ACTION ITEM
Return the data exactly, with all pictures removed.

Pose landmark coordinates

..........

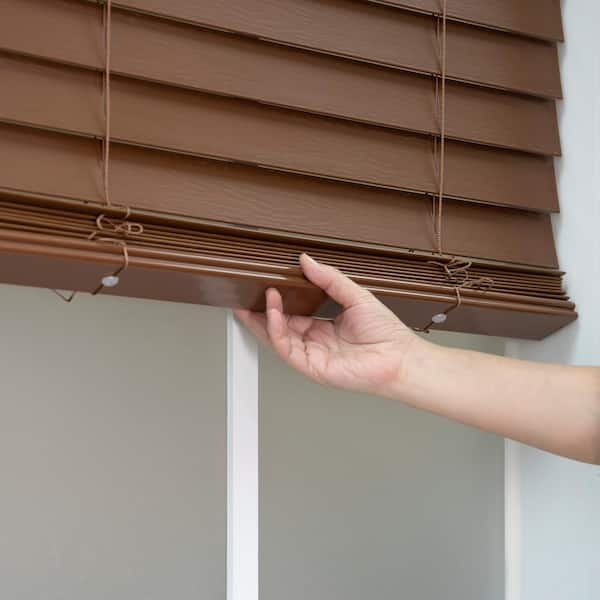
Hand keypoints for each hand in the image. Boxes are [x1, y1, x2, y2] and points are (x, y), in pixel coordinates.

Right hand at [234, 254, 419, 394]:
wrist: (399, 357)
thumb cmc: (385, 333)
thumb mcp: (355, 295)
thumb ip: (329, 278)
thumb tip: (307, 261)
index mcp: (324, 326)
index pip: (293, 313)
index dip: (278, 301)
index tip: (267, 285)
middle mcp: (315, 341)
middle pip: (280, 326)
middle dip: (262, 312)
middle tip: (249, 294)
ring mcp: (312, 355)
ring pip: (278, 337)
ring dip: (266, 318)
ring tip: (260, 298)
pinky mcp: (311, 367)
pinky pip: (286, 349)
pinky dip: (276, 331)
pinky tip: (273, 314)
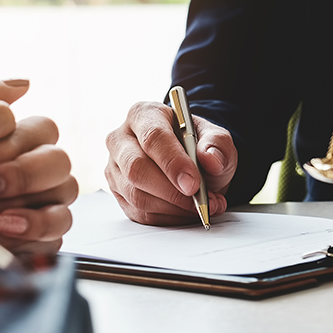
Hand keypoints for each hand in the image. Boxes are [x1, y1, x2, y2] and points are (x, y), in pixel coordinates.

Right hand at [104, 101, 236, 224]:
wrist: (190, 164)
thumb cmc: (197, 146)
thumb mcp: (216, 139)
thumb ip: (217, 145)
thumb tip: (211, 160)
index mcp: (144, 114)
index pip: (153, 137)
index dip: (173, 162)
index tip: (193, 183)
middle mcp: (122, 139)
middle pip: (137, 168)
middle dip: (171, 191)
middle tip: (200, 201)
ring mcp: (115, 168)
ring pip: (137, 195)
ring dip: (173, 207)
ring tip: (201, 206)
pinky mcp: (117, 193)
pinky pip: (139, 212)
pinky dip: (167, 217)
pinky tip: (185, 211)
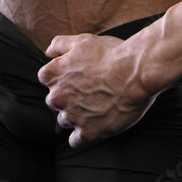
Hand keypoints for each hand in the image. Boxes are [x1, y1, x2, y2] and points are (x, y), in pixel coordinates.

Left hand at [37, 33, 155, 147]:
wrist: (135, 72)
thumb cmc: (110, 54)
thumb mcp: (82, 41)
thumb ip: (60, 45)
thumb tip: (48, 52)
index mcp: (53, 74)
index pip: (46, 79)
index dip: (62, 78)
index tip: (75, 78)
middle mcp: (57, 96)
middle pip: (54, 102)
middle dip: (66, 98)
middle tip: (86, 92)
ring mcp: (72, 116)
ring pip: (65, 120)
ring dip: (75, 116)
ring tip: (93, 108)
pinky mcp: (88, 132)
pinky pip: (75, 141)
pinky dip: (82, 135)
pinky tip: (92, 127)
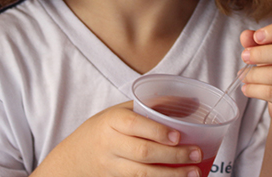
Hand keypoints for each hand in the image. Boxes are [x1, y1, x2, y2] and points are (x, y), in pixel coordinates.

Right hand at [35, 101, 202, 176]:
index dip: (157, 132)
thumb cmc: (105, 128)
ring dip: (171, 175)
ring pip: (143, 174)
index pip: (134, 125)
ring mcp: (111, 166)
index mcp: (112, 120)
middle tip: (196, 154)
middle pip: (142, 153)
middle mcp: (110, 144)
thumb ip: (152, 106)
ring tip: (194, 173)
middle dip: (173, 156)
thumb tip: (193, 102)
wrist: (74, 157)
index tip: (178, 136)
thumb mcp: (121, 111)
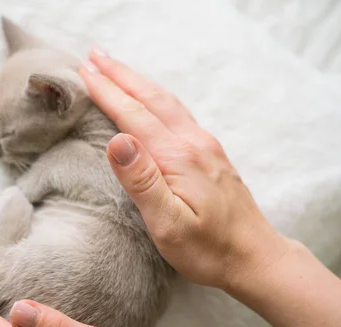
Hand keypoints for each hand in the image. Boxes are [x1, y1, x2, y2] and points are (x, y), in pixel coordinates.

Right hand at [80, 48, 292, 289]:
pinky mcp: (210, 154)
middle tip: (94, 55)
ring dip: (139, 81)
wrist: (255, 258)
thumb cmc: (208, 250)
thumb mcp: (169, 224)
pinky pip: (178, 113)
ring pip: (167, 102)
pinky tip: (151, 98)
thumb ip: (142, 181)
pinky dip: (156, 97)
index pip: (134, 116)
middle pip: (152, 98)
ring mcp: (205, 146)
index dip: (107, 92)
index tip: (84, 72)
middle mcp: (194, 143)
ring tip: (116, 68)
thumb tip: (116, 140)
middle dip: (121, 75)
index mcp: (178, 158)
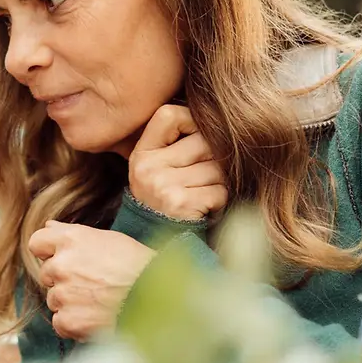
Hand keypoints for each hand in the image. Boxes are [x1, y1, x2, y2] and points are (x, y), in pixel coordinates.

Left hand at [28, 221, 154, 340]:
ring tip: (100, 302)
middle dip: (63, 280)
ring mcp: (62, 294)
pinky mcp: (68, 320)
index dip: (49, 252)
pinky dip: (75, 324)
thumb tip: (49, 227)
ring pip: (54, 299)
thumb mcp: (109, 239)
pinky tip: (97, 317)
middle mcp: (61, 265)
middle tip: (92, 284)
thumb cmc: (140, 266)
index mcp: (71, 240)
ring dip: (70, 303)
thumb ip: (74, 234)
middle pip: (47, 274)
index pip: (37, 242)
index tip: (61, 258)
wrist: (158, 300)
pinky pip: (61, 323)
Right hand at [127, 105, 227, 220]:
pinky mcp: (181, 203)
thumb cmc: (166, 202)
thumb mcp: (158, 170)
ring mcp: (163, 185)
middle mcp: (148, 168)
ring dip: (218, 183)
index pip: (169, 114)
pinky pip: (219, 190)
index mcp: (141, 154)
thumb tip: (214, 118)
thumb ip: (177, 144)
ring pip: (216, 167)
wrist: (159, 247)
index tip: (195, 139)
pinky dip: (219, 201)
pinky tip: (205, 209)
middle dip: (212, 160)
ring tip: (203, 195)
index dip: (191, 121)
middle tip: (203, 179)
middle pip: (202, 142)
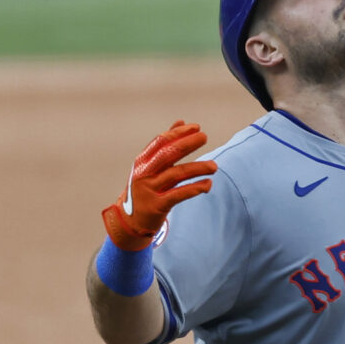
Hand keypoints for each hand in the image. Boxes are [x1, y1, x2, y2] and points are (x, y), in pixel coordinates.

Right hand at [101, 121, 216, 250]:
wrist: (129, 221)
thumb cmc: (145, 190)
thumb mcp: (152, 167)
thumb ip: (166, 146)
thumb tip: (181, 121)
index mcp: (142, 162)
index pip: (160, 142)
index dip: (178, 133)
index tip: (196, 127)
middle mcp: (144, 173)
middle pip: (167, 154)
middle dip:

..........

TASK RESPONSE
Hand keypoints for each hand in the image. Boxes are [x1, y1, x2, y2] and points are (x, y), in pixel coordinates.

Right hand at [234, 254, 419, 394]:
wrist: (399, 357)
thumb cmc: (385, 333)
thumb mcp: (355, 295)
thumb ip: (329, 278)
thumb tip: (307, 261)
index mcp: (324, 326)
index pip: (293, 313)
index dip: (278, 301)
index tip: (267, 285)
middle mcp: (315, 341)
middle pip: (280, 326)
middle dip: (262, 312)
middle tip: (249, 294)
ring mcp: (312, 355)
ring pip: (278, 337)
ring dip: (266, 318)
ring tip: (260, 298)
pinky mcp: (311, 367)
pinky pip: (286, 349)
pinky dip: (276, 331)
pinky tip: (273, 314)
Hand keypoints for each hand in the image. Boxes are [x1, y1, x2, y2] and points are (x, y), in pixel coordinates.

Right hand at [104, 101, 236, 224]:
wrist: (190, 164)
thumb cmc: (197, 146)
thumb mcp: (216, 139)
thumb ip: (217, 145)
thumb tip: (211, 160)
index mcp: (144, 114)
index pip: (153, 137)
index dip: (173, 162)
index tip: (193, 183)
middle mcp: (122, 139)
middle pip: (137, 168)
middle dip: (171, 191)
middle tip: (200, 201)
ring mcp: (115, 168)
ring pip: (137, 195)
ring dip: (173, 207)
ring tip: (201, 206)
pinky mcp: (117, 193)
pinky pip: (139, 212)
pinky dip: (167, 217)
pinky tip: (185, 211)
Hand keypoints for each hand in the image. Boxes are [x1, y1, x2, y2] and points are (x, y), in pixel coordinates.

Left hand at [37, 33, 155, 147]:
wrist: (135, 72)
thumb cmc: (110, 54)
thumb mcp: (82, 41)
thumb ip: (60, 45)
thumb tip: (48, 52)
index mcp: (53, 74)
index pip: (46, 79)
index dip: (62, 78)
index tip: (75, 78)
middle mcp: (57, 96)
middle pip: (54, 102)
middle dip: (66, 98)
middle tip: (86, 92)
ring mcp: (72, 116)
ring pip: (65, 120)
ring dip: (75, 116)
ring tip: (93, 108)
pinky mcp: (88, 132)
pinky pip: (75, 141)
pinky dip: (82, 135)
pinky tip: (92, 127)
Hand keypoints for each hand in the image. Boxes are [x1, y1, x2, y2] and points are (x, y), in pixel coordinates.

Right hand at [35, 101, 202, 176]:
index dip: (157, 132)
thumb cmc: (105, 128)
ring dip: (171, 175)
ring pip: (143, 174)
index pip: (134, 125)
ring mcp: (111, 166)
index mcp: (112, 120)
middle tip: (196, 154)
middle pip: (142, 153)
middle mcp: (110, 144)
thumb ip: (152, 106)
ring tip: (194, 173)
middle dip: (173, 156)
thumb tip: (193, 102)
wrist: (74, 157)
index tip: (178, 136)
thumb mcp: (121, 111)
Hand keypoints for each hand in the image. Boxes are [x1, y1, x2, y2] and points are (x, y), in pixel coordinates.

Right hand at [80, 48, 292, 289]:
pinky mcp: (210, 154)
middle tip: (94, 55)
ring dip: (139, 81)
wrist: (255, 258)
thumb cmc: (208, 250)
thumb mcp: (169, 224)
pinky pip: (178, 113)
ring pip: (167, 102)
pinky tip: (151, 98)
thumb ip: (142, 181)
pinky dip: (156, 97)
index pip: (134, 116)
middle pip: (152, 98)
ring mcp: (205, 146)
index dip: (107, 92)
index tip: (84, 72)
middle mcp: (194, 143)
ring tip: (116, 68)
thumb tip: (116, 140)
middle dip: (121, 75)
index mcp: (178, 158)
Hand keypoints for each hand in the image. Boxes are [x1, y1, x2, y2] and points are (x, y), in pixel coordinates.

Left hand at [28, 221, 154, 340]:
ring tip: (100, 302)
middle dip: (63, 280)
ring mcp: (62, 294)
pinky mcp: (68, 320)
index dip: (49, 252)
pinky dip: (75, 324)
thumb tip: (49, 227)
ring pip: (54, 299)
thumb mcp: (109, 239)
pinky tip: (97, 317)
middle mcp: (61, 265)
middle tip: (92, 284)
thumb cmc: (140, 266)
index mcp: (71, 240)
ring dip: (70, 303)
thumb ip: (74, 234)
middle pip: (47, 274)
index pip: (37, 242)
index tip: (61, 258)
wrist: (158, 300)
pinky pip: (61, 323)
Right hand at [127, 105, 227, 220]:
pinky mcp: (181, 203)
thumb cmc: (166, 202)
thumb mcp: (158, 170)
ring mcp: (163, 185)
middle mcp: (148, 168)
ring dip: (218, 183)
index pip: (169, 114)
pinky pip: (219, 190)
index mcp: (141, 154)
thumb tip: (214, 118)
thumb ip: (177, 144)
ring pip: (216, 167)
wrist: (159, 247)
index tip: (195, 139)
pinky dip: (219, 201)
pinky tip: (205, 209)
middle dip: (212, 160)
ring tip: (203, 195)
index dip: (191, 121)
middle tip: (203, 179)
middle pip: (202, 142)
Hand keypoints for each hand in the image. Boxes are [x1, y1, x2, y2] and points are (x, y), in pixel coordinates.

Right hand at [101, 121, 216, 250]:
wrist: (129, 221)
thumb cmc: (145, 190)
thumb mcp: (152, 167)
thumb ip: (166, 146)
thumb tip: (181, 121)
index mcp: (142, 162)
index pip: (160, 142)
index dip: (178, 133)
index tip: (196, 127)
middle mcp: (144, 173)
middle pip: (167, 154)
middle dip:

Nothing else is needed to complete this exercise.